Young Jane Silverlake lives with her father at a crumbling family estate on the edge of Hampstead Heath. Jane has a secret—an unexplainable gift that allows her to see the souls of manmade objects—and this talent isolates her from the outside world. Her greatest joy is wandering the wild heath with her neighbors, Madeline and Nathan. But as the friends come of age, their idyll is shattered by the feelings both girls develop for Nathan, and by Nathan’s interest in a cult led by Ariston Day, a charismatic mystic popular with London's elite. Day encourages his followers to explore dream manipulation, with the goal of discovering a new virtual reality, a place he calls the Empyrean. A year later, Nathan has vanished, and the famed Inspector Vidocq arrives in London to untangle the events that led up to Nathan’s disappearance. As a sinister truth emerges, Jane realizes she must discover the origins of her talent and use it to find Nathan herself, before it’s too late. Adam McOmber, whose short story collection This New and Poisonous Air earned glowing praise for its evocative prose, here reveals a gift for fantastical twists and dark turns that literary fans will relish.
My thoughts: Literary masterpiece! The story itself is odd yet compelling. The first ten pages are confusing but slowly the conflict takes shape. Jane, a somewhat backward girl, senses the living souls of matter. Sometimes deafening and disturbing and other times calming and complete, Jane shares her gift with her best friends, Maddie and Nathan. Unfortunately, Jane knows little of human nature and petty jealousies. The story gathers speed even in nineteenth century England, as Maddie and Jane try to solve the mystery of Nathan's disappearance. This will eventually lead them to the charismatic and possibly dangerous cult and persona of Ariston Day.
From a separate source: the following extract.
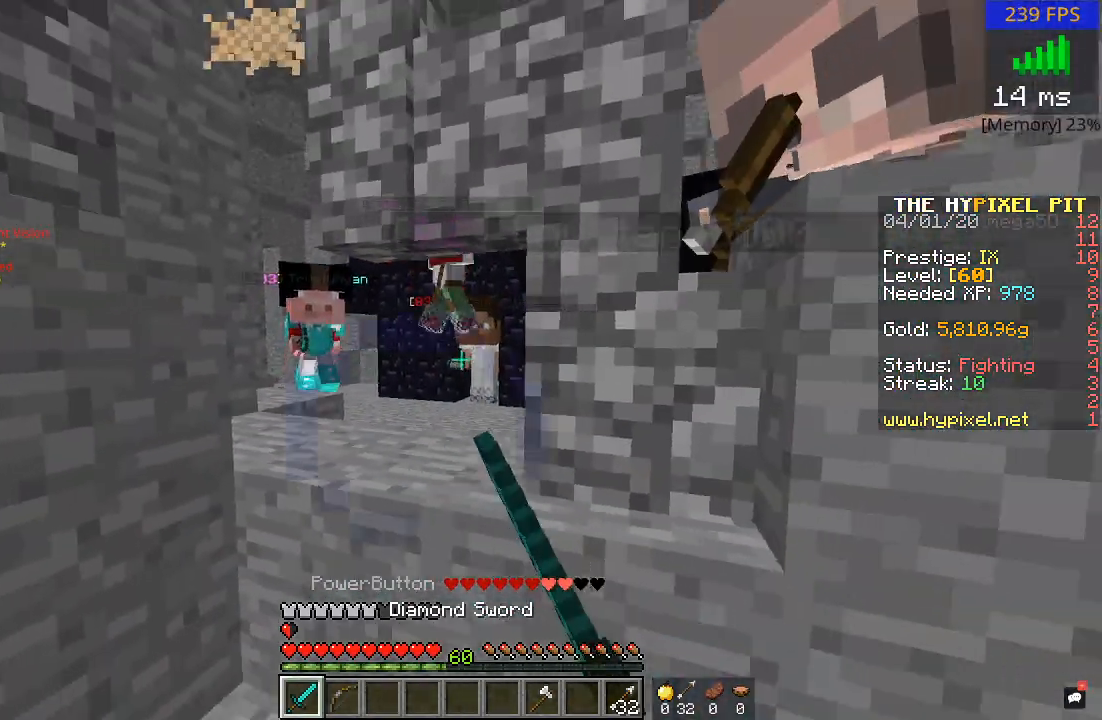
{"keys": [], "mouse": [], "events": [[350, "s", "up"]]}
Feel free to leave any pre-conceived ideas about Genesis and "In the beginning..." The beginning may have begun before. I didn't love the conclusion although it is not disturbing. It is the logical conclusion. I loved the prose and originality and the way the story reveals itself in a way to be believable (in a surreal manner) and an enjoyable way to spend a day of reading.
It's weird and dark and can be compared to Night Circus in that way but not as much fun as Night Circus.